The Democrats may not have the right inflection in their voices, but they’re not actively working against you. Get a better House and things can be helped, but if you seriously think the President’s budget proposal meant a thing to the Speaker, your alma mater should be ashamed of your naivete.
jon
And “punk”? I’m honored.
jon
@Anna in PDX: And the military still needs money, the roads still need repair, bridges are rotting, diseases are still popping up, old people are still getting old, trade and diplomacy is still needed, and your point was what again? And which branch of government spends money?
Ms. D. Ranged in AZ
Someone very close to me is a firefighter here in AZ and the entire community is stunned. It will be dark and sad around my house this week. We are having the worst confluence of events. Extremely hot record setting temps, low humidity and wind. Too bad that wind isn’t blowing in any rain clouds (sans lightening, of course). Folks in the Arctic may be enjoying the warmer weather from Climate Change, but we are definitely not.
Elias
Collin: I don’t think that ‘hot shot crews are too aggressive’ is the problem here. They are aggressive, but commanders these days usually aren’t. Not the feds at least. There was a big cultural shift after the South Canyon Fire.

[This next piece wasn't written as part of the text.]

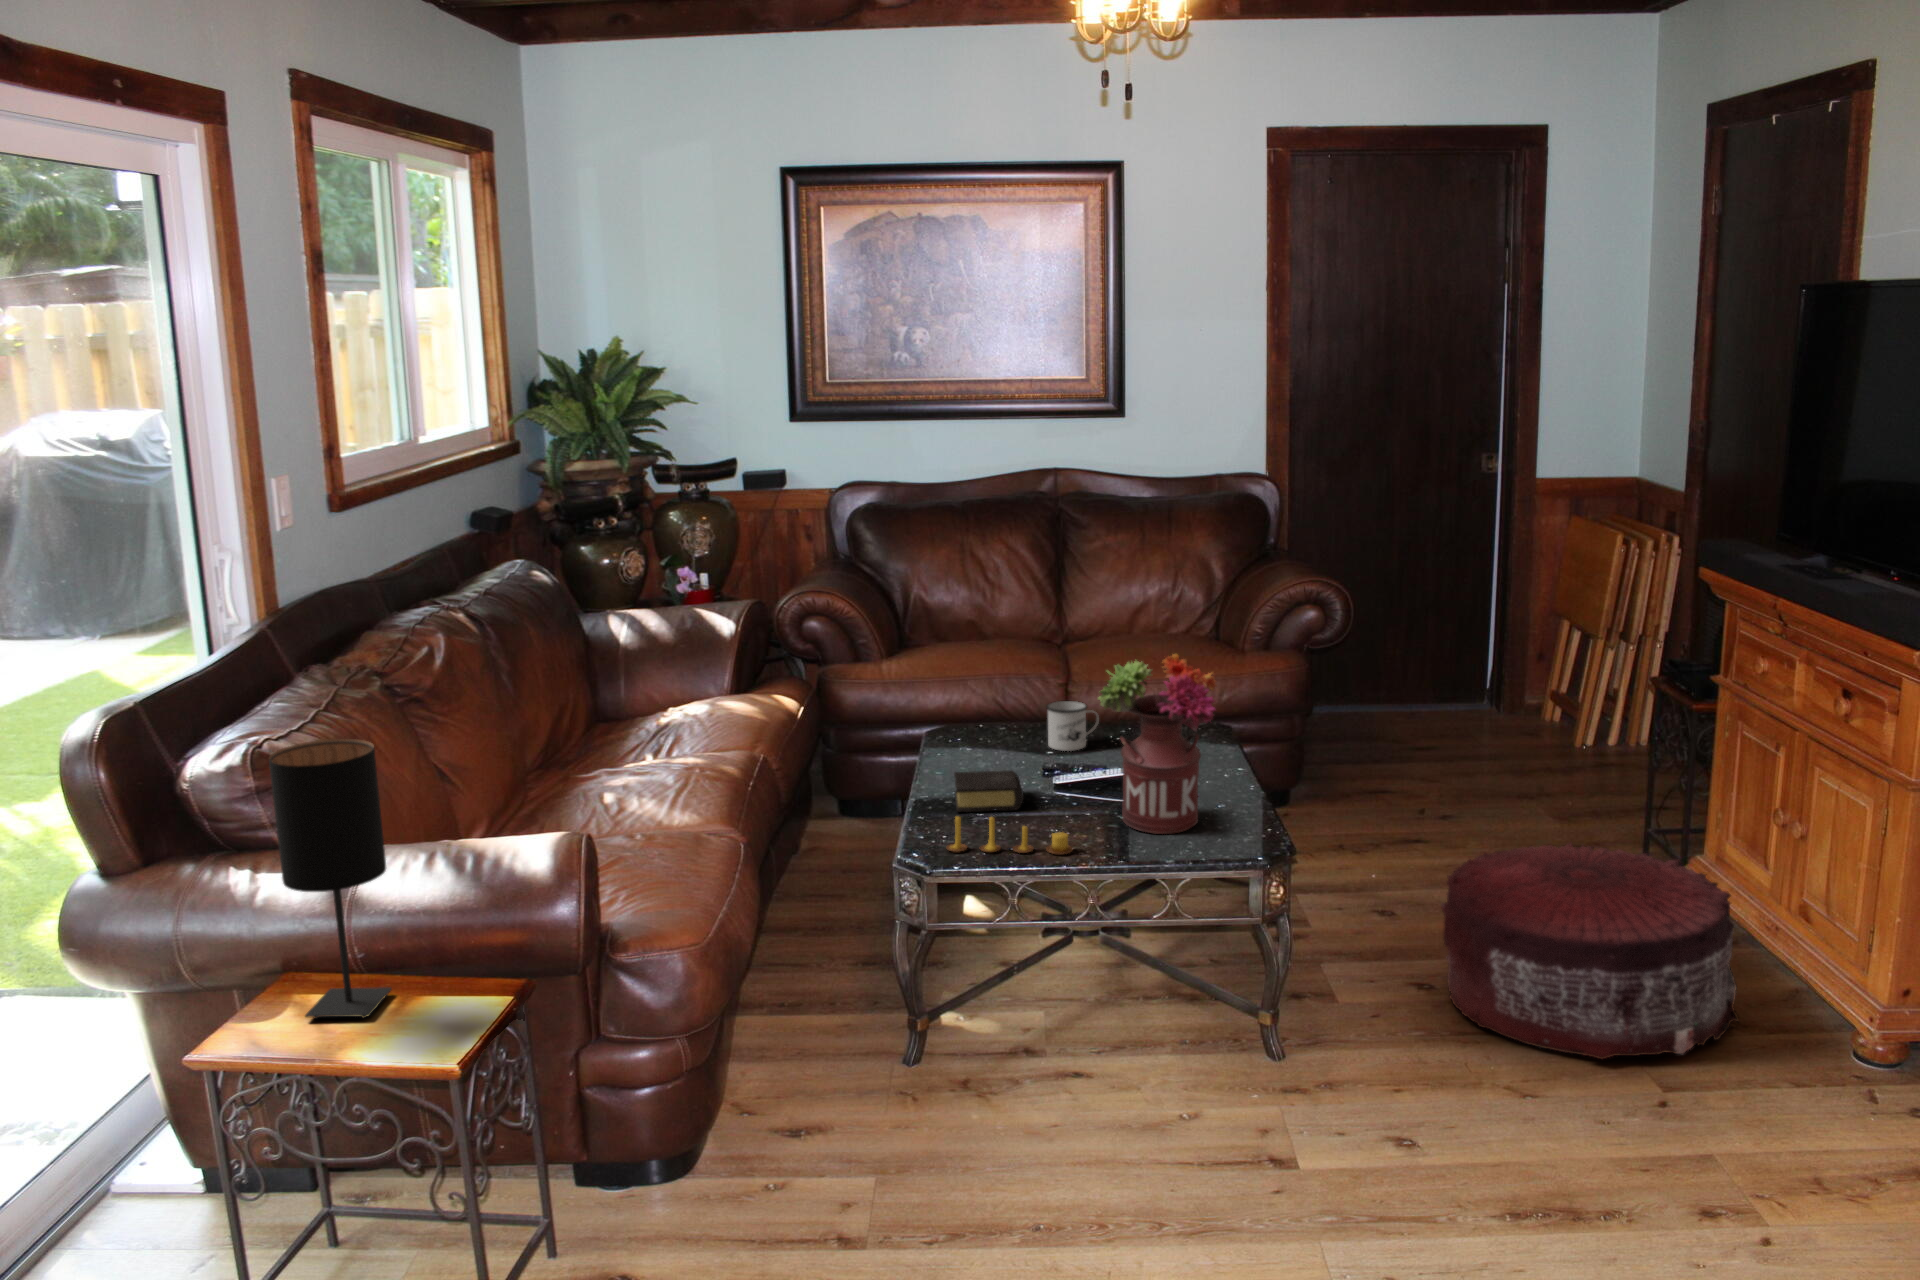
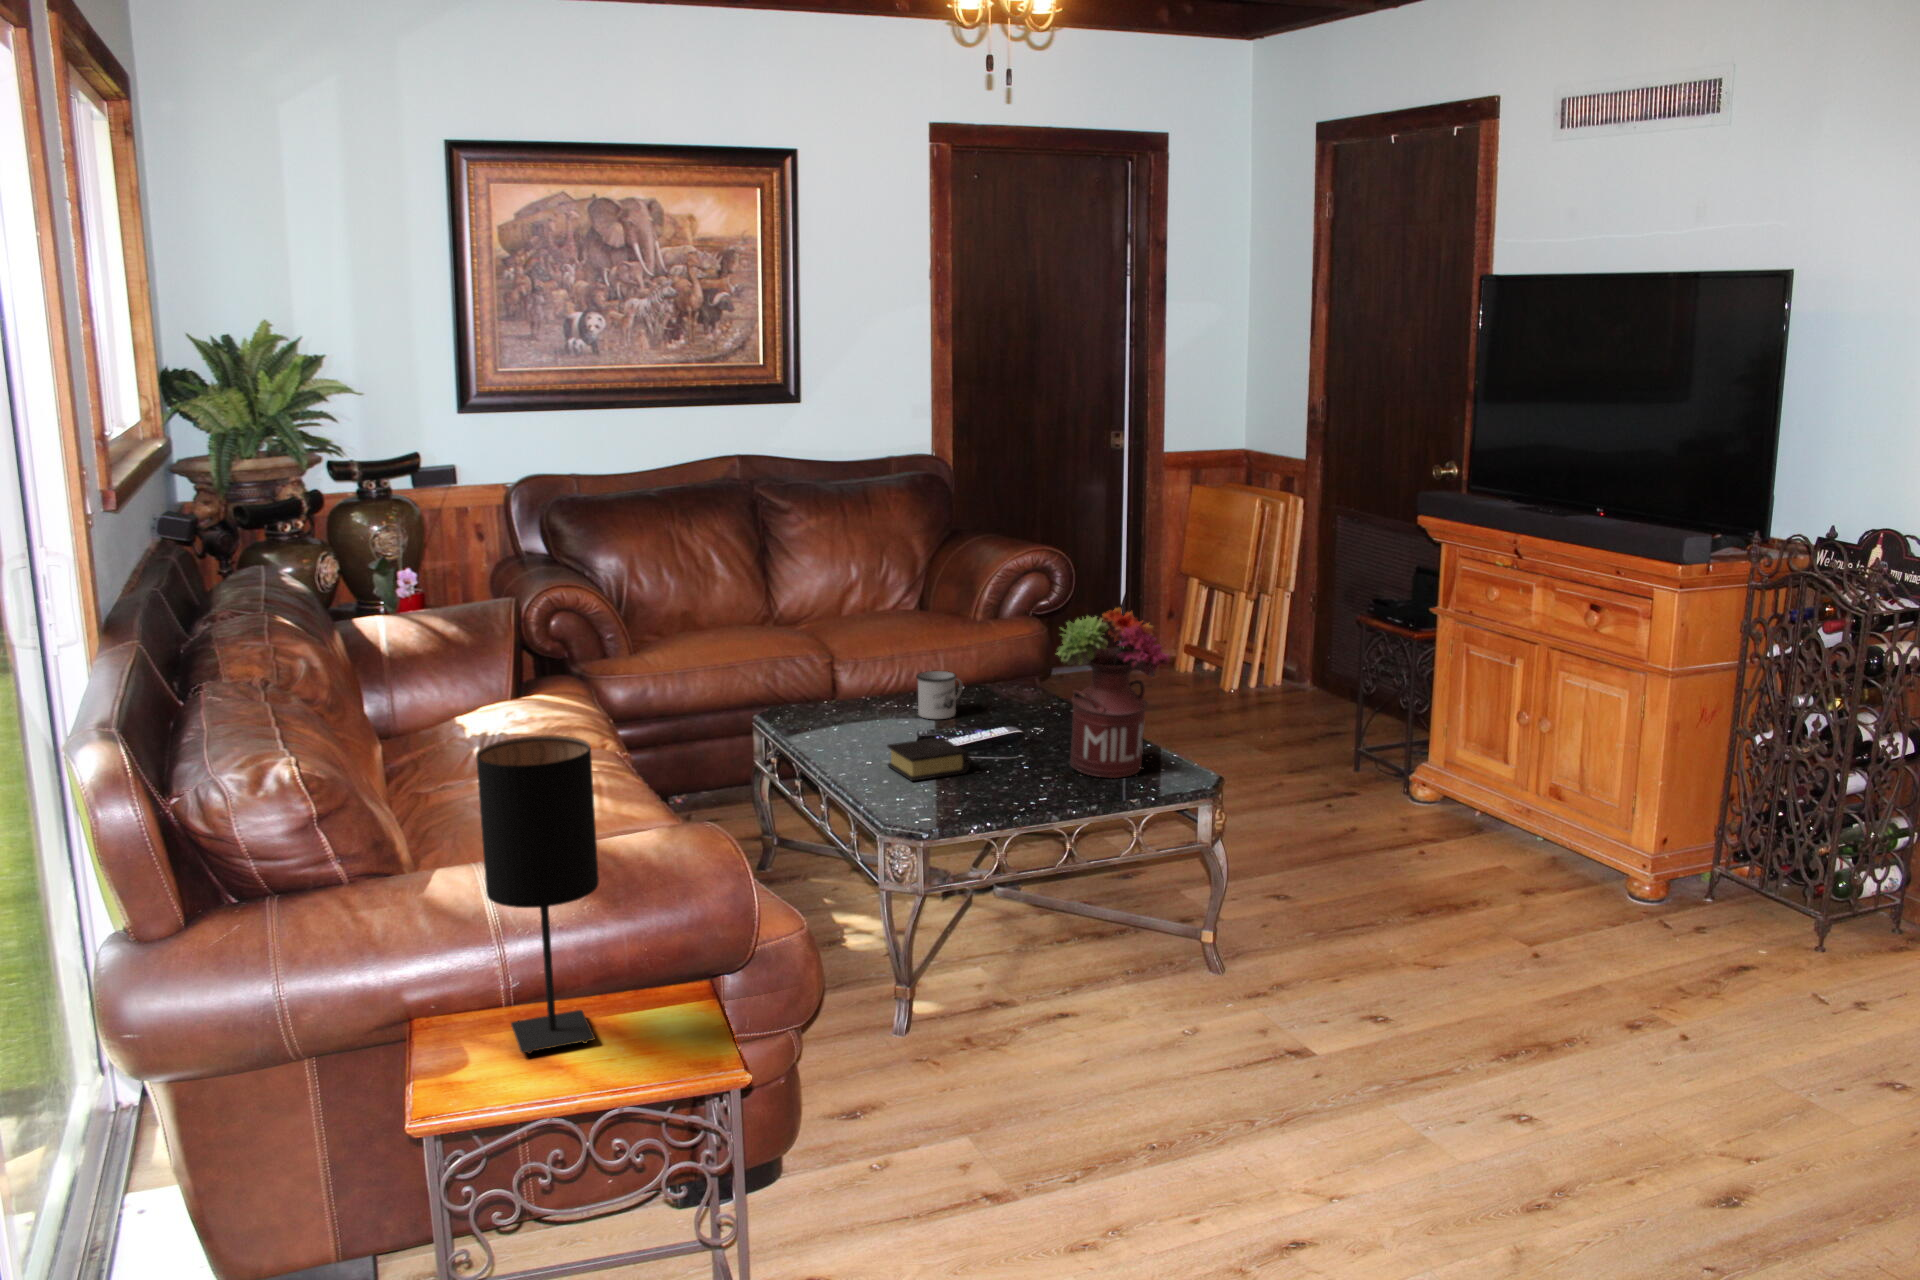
candle: present [946,816,1073,855] -> none [945,773,1064,814]
pouf: present [1441,842,1739,1059] -> none [1291,755,1537,929]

It’s risky to not be aggressive too. If you lose a fire because you weren’t aggressive enough, it gets a lot bigger and lasts a lot longer. More firefighters get exposed to the risks of being on the line for much more time. Not good.
There’s a point of stupid aggression though. A couple years ago I was IA on a small fire at the bottom of a canyon that has a long history of difficult fires. We were assigned a downhill attack along the flank and were pretty much climbing down the slope to advance the hose. Good fire activity below us. A few sticks in our officer decided to refuse the assignment. He ended up in a shouting match with a chief as we were pulling out. Probably hurt his career prospects a bit. But he was right. That flank kicked about the time we made it back to our ride and we probably would’ve been burned over if we hadn’t bailed on the attack when we did. We would’ve lost the engine for sure.
But this tragedy today reminds me of the South Canyon Fire. Pretty modest and unassuming fire until a storm cell went overhead and the winds caused the fire to blow out. Weather forecasters expected this but the information didn’t get relayed to the boots on the ground so they were in bad places when it went nuclear in that canyon.
Mnemosyne
@Ella in New Mexico:
All budgets have to originate with the House of Representatives, per the Constitution. The president can put in his request, but the House is does not have to implement a single line of it.
But, hey, if it makes you feel better to blame Obama than the guy who’s actually in charge, John Boehner, go right ahead, as long as you realize it’s kind of like yelling at your kid’s bus driver because your kid got a “D” in math.
Mnemosyne
@Anna in PDX:
That’s the problem, though — as far as the Republicans are concerned, a “win/win” is actually a loss for them. They would rather have both sides lose than let Obama have a victory alongside them.
Think of them as a three-year-old with a toy who would rather break the toy beyond repair than let another kid play with it and you’ve got the right idea about the modern Republican party. And, in large part, it’s because they know that people will blame the Democrats for not fixing things, not the Republicans for breaking them.
Ella in New Mexico
@<a @jon: @Mnemosyne:
nothing either of you posted actually addresses my point: Obama has not used his discretionary powers to change how the Sequestration hits departments, nor the power of his office to beat the Tea Party over their heads and publicly shame them on a daily basisfor the damage it’s doing. Why do you think there’s an editorial today in the Washington Post claiming the Sequester has had no real effects? Cuz the frigging President has been silent, that’s why.